(Text data extracted from pages)
◇ ◇ ◇
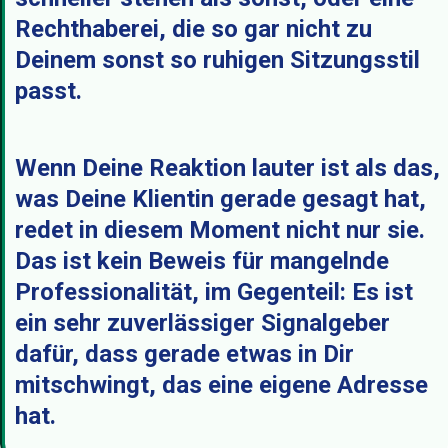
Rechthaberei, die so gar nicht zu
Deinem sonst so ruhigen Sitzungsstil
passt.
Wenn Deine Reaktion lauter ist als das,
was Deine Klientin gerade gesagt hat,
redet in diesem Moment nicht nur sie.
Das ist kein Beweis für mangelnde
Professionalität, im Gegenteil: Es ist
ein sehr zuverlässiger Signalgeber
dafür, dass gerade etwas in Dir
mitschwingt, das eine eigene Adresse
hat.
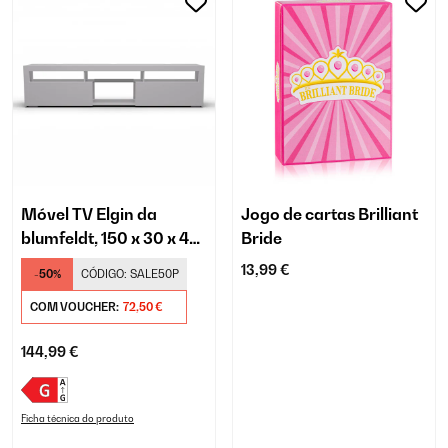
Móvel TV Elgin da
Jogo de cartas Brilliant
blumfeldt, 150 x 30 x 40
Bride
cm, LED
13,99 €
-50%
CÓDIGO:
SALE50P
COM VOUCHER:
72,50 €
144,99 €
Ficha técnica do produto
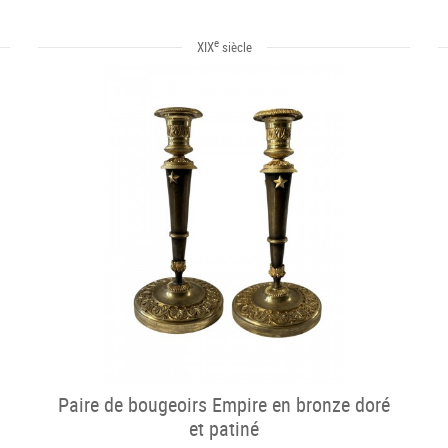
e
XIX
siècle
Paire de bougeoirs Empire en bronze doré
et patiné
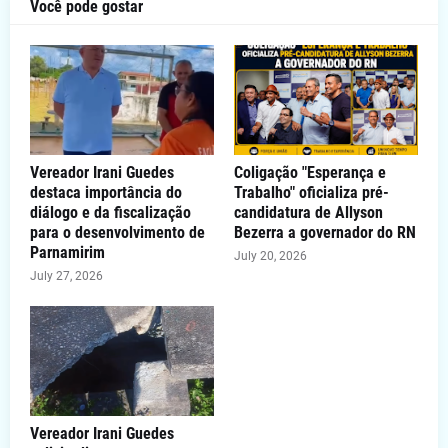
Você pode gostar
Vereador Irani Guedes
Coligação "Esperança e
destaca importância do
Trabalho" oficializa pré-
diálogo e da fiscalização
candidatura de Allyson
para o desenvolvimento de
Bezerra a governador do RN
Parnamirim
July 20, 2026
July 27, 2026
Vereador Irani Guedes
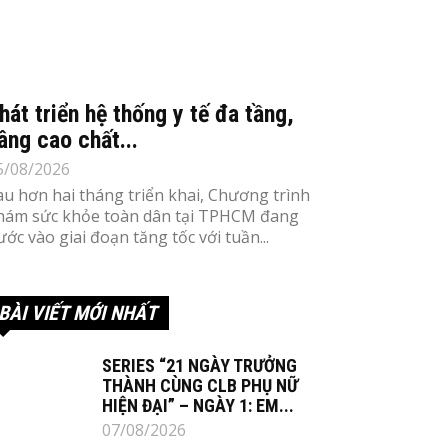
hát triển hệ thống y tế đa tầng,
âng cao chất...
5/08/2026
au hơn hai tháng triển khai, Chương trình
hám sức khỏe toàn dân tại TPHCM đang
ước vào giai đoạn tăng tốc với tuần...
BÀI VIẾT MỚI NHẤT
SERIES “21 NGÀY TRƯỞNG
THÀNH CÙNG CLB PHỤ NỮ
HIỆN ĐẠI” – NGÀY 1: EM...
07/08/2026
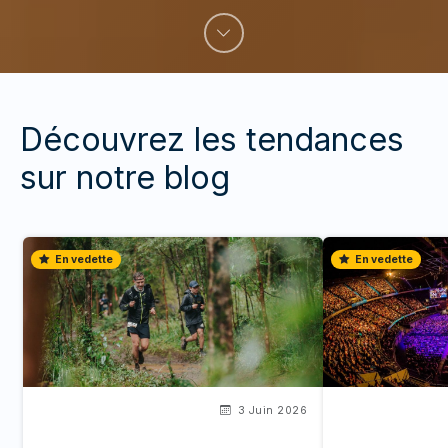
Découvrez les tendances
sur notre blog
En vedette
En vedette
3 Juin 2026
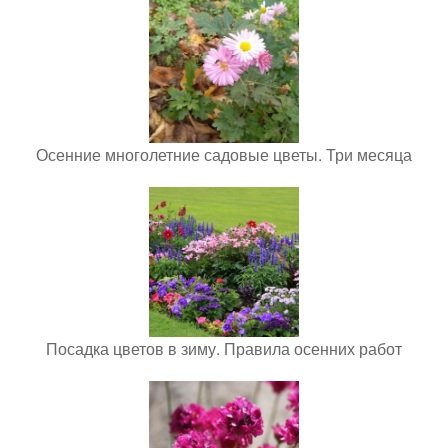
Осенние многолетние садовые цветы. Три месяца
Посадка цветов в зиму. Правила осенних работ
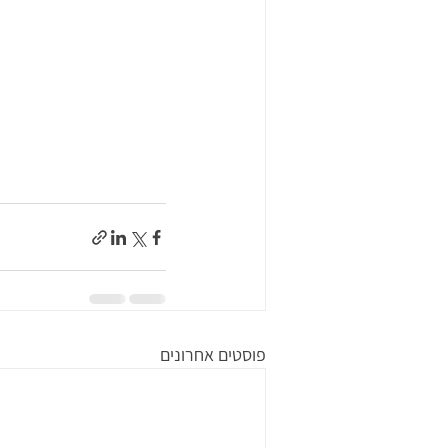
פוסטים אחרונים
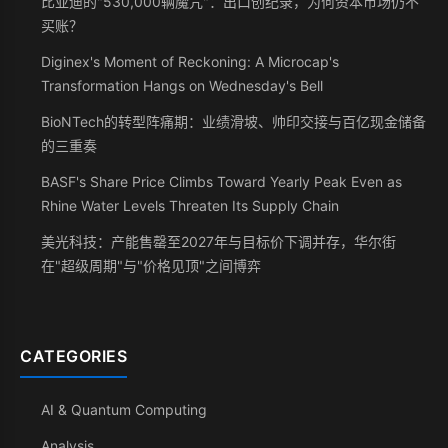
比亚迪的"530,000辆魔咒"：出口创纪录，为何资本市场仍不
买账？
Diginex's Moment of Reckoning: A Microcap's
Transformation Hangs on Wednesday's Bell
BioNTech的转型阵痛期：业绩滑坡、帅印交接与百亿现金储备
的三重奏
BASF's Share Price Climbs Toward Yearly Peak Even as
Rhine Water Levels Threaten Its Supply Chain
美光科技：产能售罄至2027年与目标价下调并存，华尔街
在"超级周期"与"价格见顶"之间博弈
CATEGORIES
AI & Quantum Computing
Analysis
◇ ◇ ◇
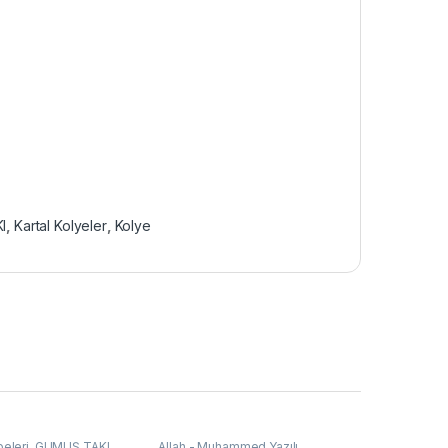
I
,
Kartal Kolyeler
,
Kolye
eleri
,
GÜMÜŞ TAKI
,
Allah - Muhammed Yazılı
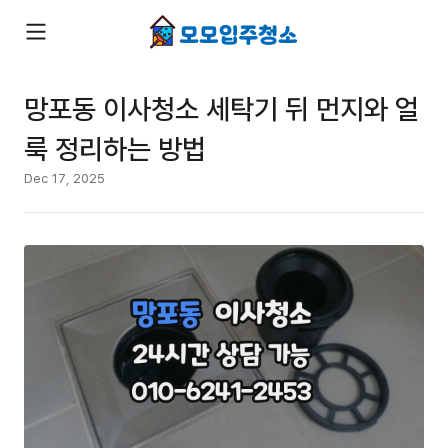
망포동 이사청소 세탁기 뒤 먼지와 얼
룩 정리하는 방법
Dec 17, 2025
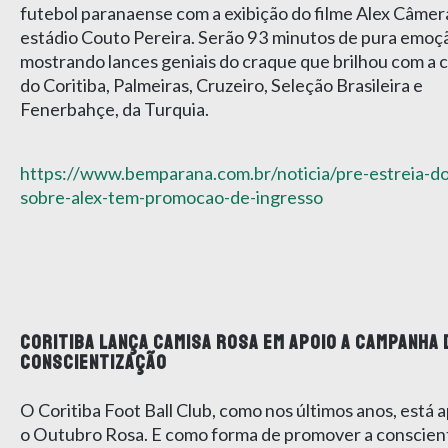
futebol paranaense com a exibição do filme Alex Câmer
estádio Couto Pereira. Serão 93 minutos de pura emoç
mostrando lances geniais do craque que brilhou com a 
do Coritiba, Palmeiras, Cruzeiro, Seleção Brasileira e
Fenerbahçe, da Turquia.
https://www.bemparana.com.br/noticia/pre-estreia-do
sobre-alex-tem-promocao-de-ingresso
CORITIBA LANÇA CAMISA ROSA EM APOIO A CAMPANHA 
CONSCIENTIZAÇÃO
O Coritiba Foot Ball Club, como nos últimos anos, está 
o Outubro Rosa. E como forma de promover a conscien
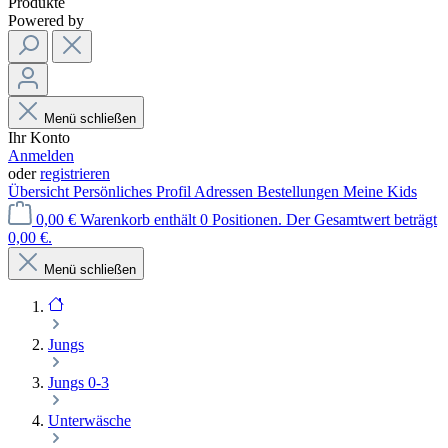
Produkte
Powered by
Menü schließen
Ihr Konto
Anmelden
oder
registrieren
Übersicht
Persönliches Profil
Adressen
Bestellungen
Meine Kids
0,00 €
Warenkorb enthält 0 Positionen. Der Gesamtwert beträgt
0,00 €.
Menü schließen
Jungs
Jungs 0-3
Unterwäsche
◇ ◇ ◇
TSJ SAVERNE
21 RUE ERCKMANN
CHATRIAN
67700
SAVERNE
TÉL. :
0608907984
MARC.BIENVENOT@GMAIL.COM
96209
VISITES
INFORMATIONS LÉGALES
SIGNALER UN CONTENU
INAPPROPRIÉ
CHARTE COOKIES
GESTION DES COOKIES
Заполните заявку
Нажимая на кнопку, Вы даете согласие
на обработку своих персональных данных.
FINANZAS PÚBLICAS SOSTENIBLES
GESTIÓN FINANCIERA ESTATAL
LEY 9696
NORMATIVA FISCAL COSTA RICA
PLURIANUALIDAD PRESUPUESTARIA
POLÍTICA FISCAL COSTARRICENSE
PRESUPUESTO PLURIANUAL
◇ ◇ ◇
Goal of the exercise
Arrange the lines above as a JSON list of strings, one string per line, beginning with the line that contains "Rechthaberei, die so gar nicht zu" and running through the line that contains "פוסטים אחרונים". Omit blank lines and leave the pictures out.

Task output
[
  "Rechthaberei, die so gar nicht zu",
  "Deinem sonst so ruhigen Sitzungsstil",
  "passt.",
  "Wenn Deine Reaktion lauter ist als das,",
  "was Deine Klientin gerade gesagt hat,",
  "redet in diesem Moment nicht nur sie.",
  "Das ist kein Beweis für mangelnde",
  "Professionalität, im Gegenteil: Es ist",
  "ein sehr zuverlässiger Signalgeber",
  "dafür, dass gerade etwas in Dir",
  "mitschwingt, das eine eigene Adresse",
  "hat.",
  "Móvel TV Elgin da",
  "Jogo de cartas Brilliant",
  "blumfeldt, 150 x 30 x 40",
  "Bride",
  "cm, LED",
  "13,99 €",
  "-50%",
  "CÓDIGO:",
  "SALE50P",
  "COM VOUCHER:",
  "72,50 €",
  "144,99 €",
  "Ficha técnica do produto",
  "e",
  "XIX",
  "siècle",
  "Paire de bougeoirs Empire en bronze doré",
  "et patiné",
  "Você pode gostar",
  "Vereador Irani Guedes",
  "Coligação \"Esperança e",
  "destaca importância do",
  "Trabalho\" oficializa pré-",
  "diálogo e da fiscalização",
  "candidatura de Allyson",
  "para o desenvolvimento de",
  "Bezerra a governador do RN",
  "Parnamirim",
  "July 20, 2026",
  "July 27, 2026",
  "Vereador Irani Guedes",
  "hát triển hệ thống y tế đa tầng,",
  "âng cao chất...",
  "5/08/2026",
  "au hơn hai tháng triển khai, Chương trình",
  "hám sức khỏe toàn dân tại TPHCM đang",
  "ước vào giai đoạn tăng tốc với tuần...",
  "BÀI VIẾT MỚI NHẤT",
  "SERIES “21 NGÀY TRƯỞNG",
  "THÀNH CÙNG CLB PHỤ NỮ",
  "HIỆN ĐẠI” – NGÀY 1: EM...",
  "07/08/2026",
  "Découvrez les tendances",
  "sur notre blog",
  "En vedette",
  "En vedette",
  "3 Juin 2026",
  "Осенние многолетние садовые цветы. Три месяца",
  "Посадка цветов в зиму. Правила осенних работ",
  "פוסטים אחרונים"
]